Raghubir Sinh (Raghubir Singh) was an Indian Rajkumar of Sitamau, historian then politician. Later in life he was a Member of Parliament, representing Madhya Pradesh in the Rajya Sabha the upper house of India's Parliament as a member of the Indian National Congress.

==Birth==
He was born on 23 February 1908, at Laduna Palace in Sitamau to Ram Singh, the Raja of Sitamau.

== Education ==
He received his primary education at home and later attended Shri Ram High School in Sitamau for his middle school education. He enrolled at Daly College, Indore, in 1920 but had to withdraw after a few months due to illness. In 1924, he passed the matriculation examination of Bombay University from Baroda High School as a private candidate. He later completed the intermediate examination in 1926, also as a private candidate. He did his B.A. in 1928. Thereafter, he joined Holkar College in Indore and earned his LL.B. from Agra University in 1930. He passed his M.A. in history from Agra University in 1933. He conducted his research on Malwa in Transition, 1698–1766 under the guidance of Jadunath Sarkar and earned a D.Litt. from Agra University in 1936. He received his military training in Indore from 1940 to 1941.

== Career ==
He taught at Shri Ram High School, Sitamau, from 1926 to 1928 and again from 1930 to 1933. He was appointed as a judge of the High Court of Sitamau in 1932 and served in this role until 1940. In 1934, he was given charge of the Sitamau state's departments of revenue, education, police, health, and local self-government.
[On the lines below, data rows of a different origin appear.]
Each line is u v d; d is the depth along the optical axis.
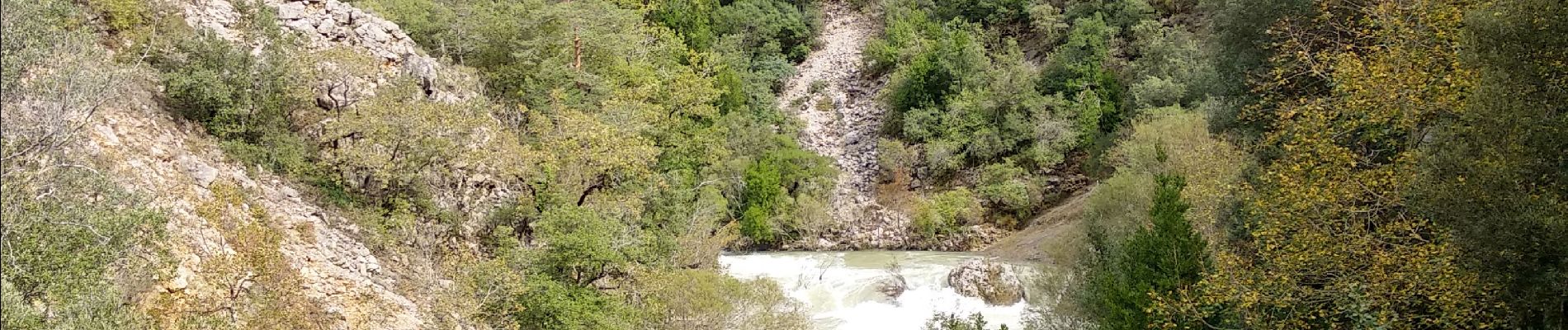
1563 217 12.02
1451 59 15.41
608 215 24.38
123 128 17.94
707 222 33.94
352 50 25.77
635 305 22.14
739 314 22.73
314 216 20.42
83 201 12.35
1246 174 24.11
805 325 24.30
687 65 53.56
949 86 51.91
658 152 30.59
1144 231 18.70
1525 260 12.80
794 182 47.28
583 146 28.22
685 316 21.84
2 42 12.59
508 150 25.45
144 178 16.70
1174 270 17.66
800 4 67.38
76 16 19.58
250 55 22.56
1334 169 16.84
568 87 35.28
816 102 58.12
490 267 20.39
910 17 61.47
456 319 19.06
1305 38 25.56
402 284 20.39
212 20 24.91
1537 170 12.72
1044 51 55.81
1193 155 27.27
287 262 17.80
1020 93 48.78
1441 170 13.88
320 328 16.66
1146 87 43.62
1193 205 23.44
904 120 51.47
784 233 45.00
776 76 59.75
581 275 21.52
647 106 36.44
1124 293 18.19
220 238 17.08
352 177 23.02
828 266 36.78
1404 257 15.31
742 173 45.97
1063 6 58.50
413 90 25.08
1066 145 46.78
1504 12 13.49
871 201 48.12
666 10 59.12
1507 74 13.28
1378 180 16.45
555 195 24.95
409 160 22.97
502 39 34.75
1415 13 17.42
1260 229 18.50
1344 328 16.48
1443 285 14.00
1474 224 12.90
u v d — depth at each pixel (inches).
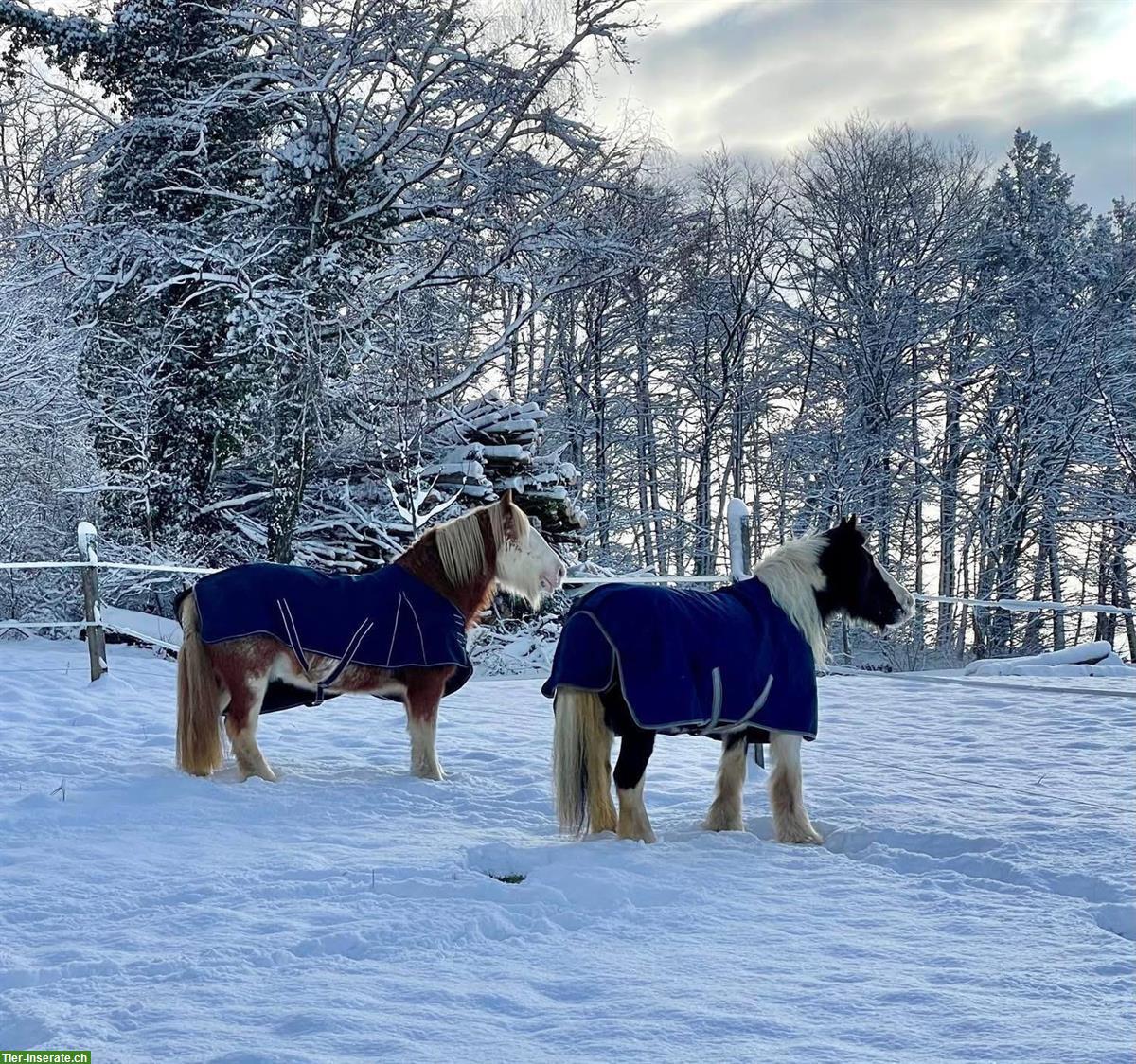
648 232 1131.9
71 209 971.9
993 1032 141.8
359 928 182.1
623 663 243.1
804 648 263.1
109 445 792.3
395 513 834.8
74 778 301.6
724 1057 134.5
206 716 307.6
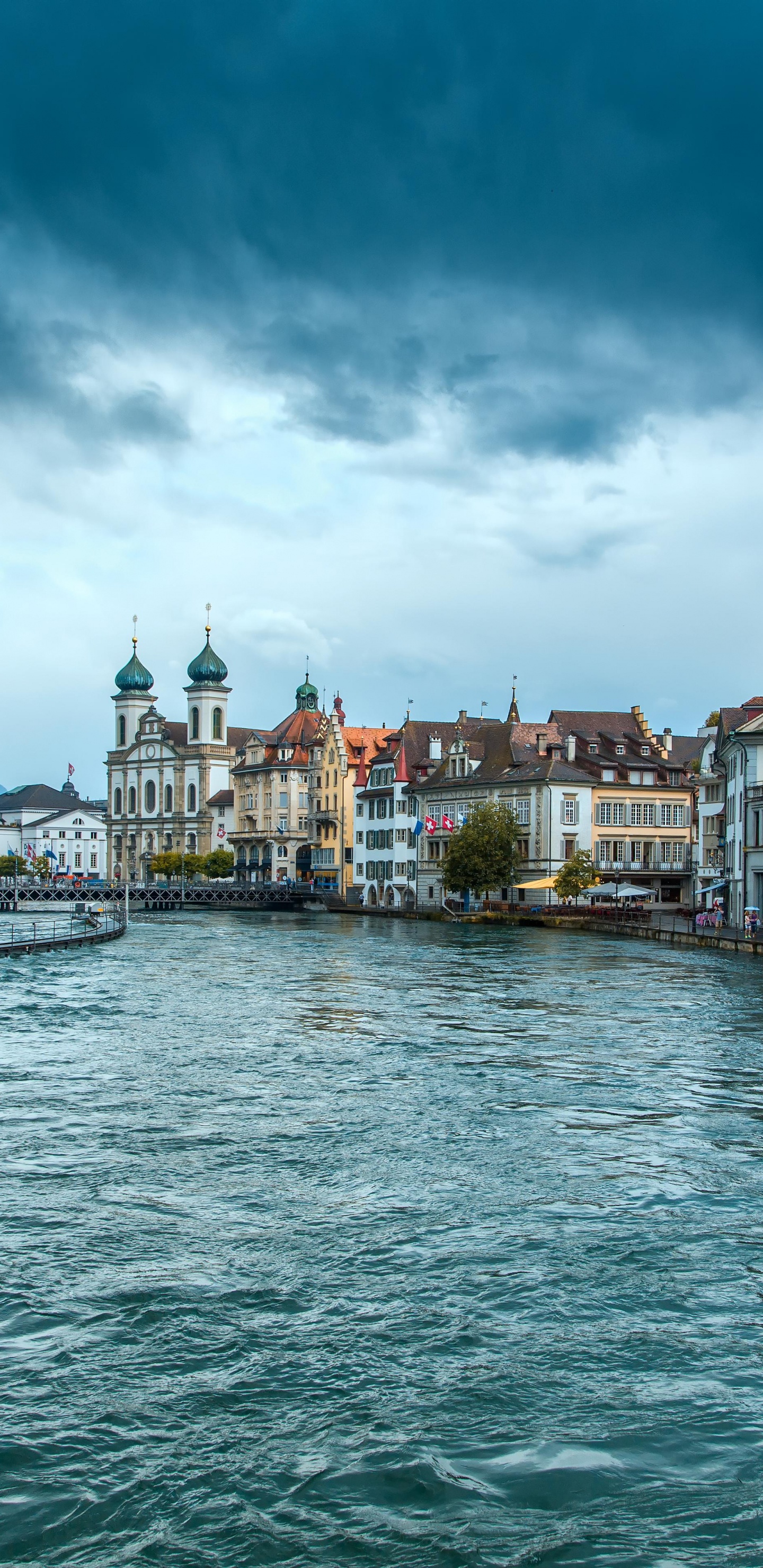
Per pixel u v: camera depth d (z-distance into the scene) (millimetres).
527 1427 15672
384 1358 17359
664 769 133875
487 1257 20891
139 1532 13609
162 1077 35438
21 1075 35812
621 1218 22844
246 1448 15148
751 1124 29859
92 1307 18875
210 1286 19656
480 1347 17703
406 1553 13328
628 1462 14992
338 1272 20234
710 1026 45531
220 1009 50750
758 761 90125
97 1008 50938
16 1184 24672
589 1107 31625
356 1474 14641
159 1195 24031
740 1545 13523
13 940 80938
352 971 67438
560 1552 13367
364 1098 32594
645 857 132500
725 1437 15531
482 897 133125
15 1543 13398
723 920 99125
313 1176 25344
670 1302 19172
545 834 127875
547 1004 51844
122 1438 15359
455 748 143375
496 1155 26922
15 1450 15031
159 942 94625
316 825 180375
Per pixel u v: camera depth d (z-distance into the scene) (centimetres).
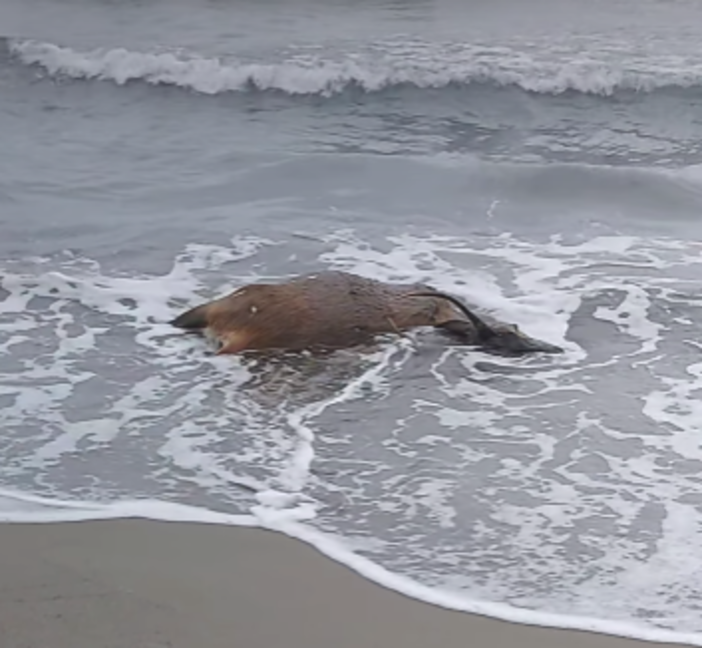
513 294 975
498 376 798
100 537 568
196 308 882
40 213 1200
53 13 2234
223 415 726
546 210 1286
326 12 2242
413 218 1237
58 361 812
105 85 1862
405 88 1823
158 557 550
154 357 821
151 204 1257
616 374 806
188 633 481
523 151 1588
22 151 1488
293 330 833
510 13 2250
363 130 1672
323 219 1217
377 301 867
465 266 1055
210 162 1449
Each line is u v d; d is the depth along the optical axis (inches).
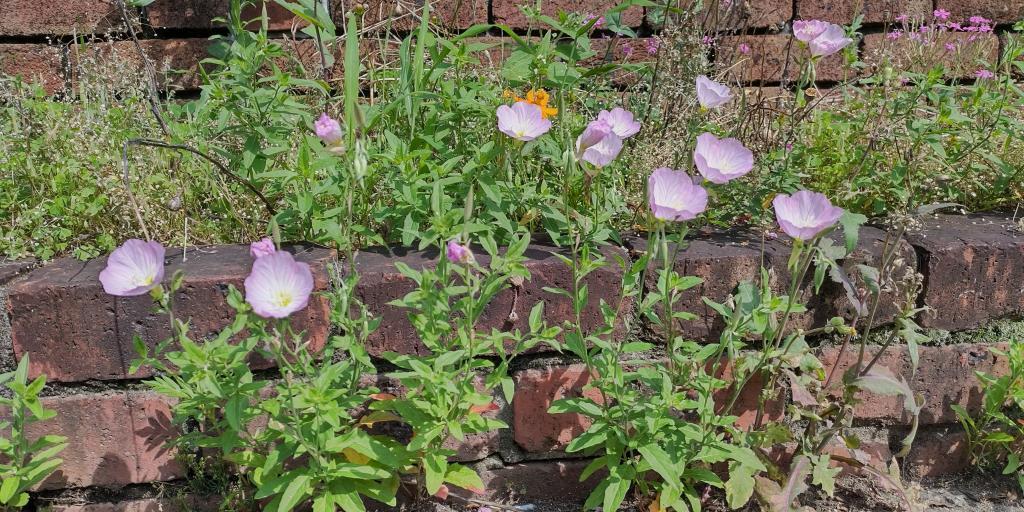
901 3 64.2
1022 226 46.6
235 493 44.3
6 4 58.5
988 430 47.3
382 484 42.9
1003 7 65.2
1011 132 49.5
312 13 53.2
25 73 59.4
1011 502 46.7
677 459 42.6
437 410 41.4
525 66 47.6
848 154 49.6
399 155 43.8
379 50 58.5
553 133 46.8
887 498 46.2
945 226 47.6
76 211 45.5
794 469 44.4
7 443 41.8
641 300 43.9
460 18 61.2
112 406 43.6
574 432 45.5
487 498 45.9
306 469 41.6
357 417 44.2
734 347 42.8
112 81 54.1
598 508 45.4
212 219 47.4
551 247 45.4
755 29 64.1
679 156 48.0
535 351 44.8
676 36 52.3
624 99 54.1
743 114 51.2
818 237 39.8
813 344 46.1
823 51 45.4
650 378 42.9
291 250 44.8
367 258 44.4
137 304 42.7
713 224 48.0
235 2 48.4
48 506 44.2
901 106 49.1
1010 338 46.9
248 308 39.1
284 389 40.8
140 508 44.4
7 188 46.6
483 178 44.6
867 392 46.4
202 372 39.7
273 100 46.4
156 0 59.6
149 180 46.3
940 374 46.7
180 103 60.1
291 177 44.3
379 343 43.9
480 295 42.6
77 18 59.3
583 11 62.1
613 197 46.0
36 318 42.5
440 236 42.5
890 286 44.8
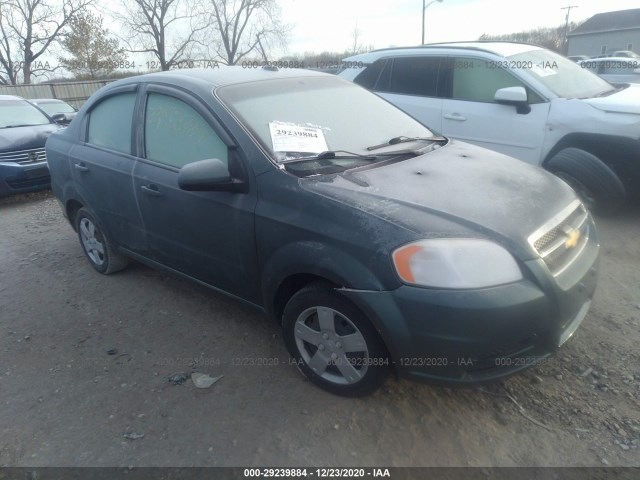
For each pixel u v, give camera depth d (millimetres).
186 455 2447
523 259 2303
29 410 2814
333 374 2777
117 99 3879
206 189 2834
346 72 6773
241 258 2973
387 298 2297
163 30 34281
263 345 3303
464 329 2211
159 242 3564
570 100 4965
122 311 3840
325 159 2904
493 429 2508
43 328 3670
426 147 3361
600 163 4754
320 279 2672
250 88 3289
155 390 2920
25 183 7297
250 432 2568
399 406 2684
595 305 3527
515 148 5285
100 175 3879
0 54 33469
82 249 4777
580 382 2789
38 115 8508
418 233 2303
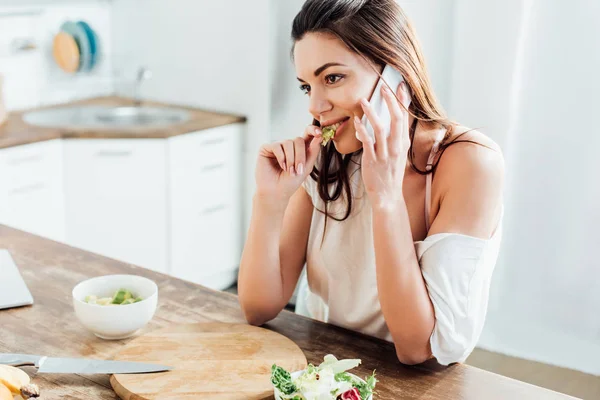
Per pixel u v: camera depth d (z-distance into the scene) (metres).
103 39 3.52
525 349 2.66
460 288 1.16
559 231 2.54
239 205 3.29
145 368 1.07
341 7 1.13
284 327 1.29
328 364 0.99
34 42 3.18
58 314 1.30
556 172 2.51
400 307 1.14
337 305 1.40
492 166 1.21
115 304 1.22
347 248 1.36
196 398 0.99
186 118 3.12
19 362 1.09
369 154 1.12
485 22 2.42
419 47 1.21
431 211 1.27
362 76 1.15
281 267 1.40
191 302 1.37
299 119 3.09
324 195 1.36
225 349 1.15
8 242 1.67
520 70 2.45
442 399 1.04
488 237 1.20
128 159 2.85
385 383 1.09
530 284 2.64
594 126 2.40
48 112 3.17
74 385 1.06
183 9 3.27
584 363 2.56
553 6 2.37
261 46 3.04
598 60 2.35
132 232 2.94
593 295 2.52
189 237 3.07
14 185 2.65
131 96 3.58
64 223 2.89
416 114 1.25
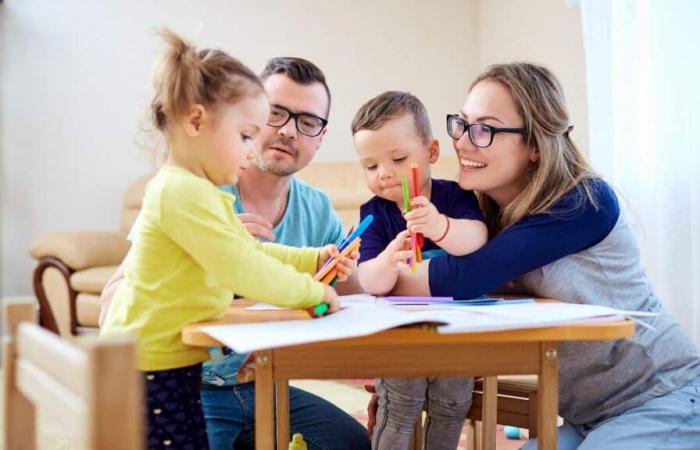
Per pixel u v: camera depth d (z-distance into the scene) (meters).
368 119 1.34
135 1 4.05
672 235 2.30
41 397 0.74
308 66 1.49
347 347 0.99
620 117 2.53
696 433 1.18
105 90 4.05
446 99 4.25
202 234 1.01
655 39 2.36
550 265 1.24
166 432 1.05
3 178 3.97
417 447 1.54
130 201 3.75
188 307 1.04
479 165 1.29
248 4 4.13
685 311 2.28
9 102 3.98
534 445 1.31
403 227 1.38
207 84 1.06
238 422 1.49
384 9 4.21
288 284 1.01
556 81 1.31
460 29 4.25
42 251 3.41
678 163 2.29
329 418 1.56
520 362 0.99
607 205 1.25
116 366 0.59
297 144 1.46
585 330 0.92
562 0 3.34
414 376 0.99
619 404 1.28
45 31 4.00
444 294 1.22
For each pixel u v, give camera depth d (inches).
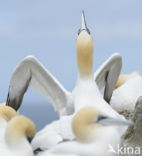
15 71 673.0
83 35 597.0
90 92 584.1
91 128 431.2
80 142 432.5
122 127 540.1
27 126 456.8
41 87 693.9
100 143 428.5
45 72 670.5
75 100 587.5
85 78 593.3
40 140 562.3
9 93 695.7
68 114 680.4
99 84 744.3
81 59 593.0
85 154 425.7
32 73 681.0
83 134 429.7
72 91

He remained in charge of these departments until 1938. He was commissioned as a Captain in the Observer Corps of the Indian Army in 1941 and was promoted to Major in 1942. He resigned his commission and retired from the army in 1945.

== Personal life ==
He married Mohan Kumari of Pratapgarh on 2 December 1929 and had four children with her: two sons and two daughters.

== Death ==
He died on 21 February 1991.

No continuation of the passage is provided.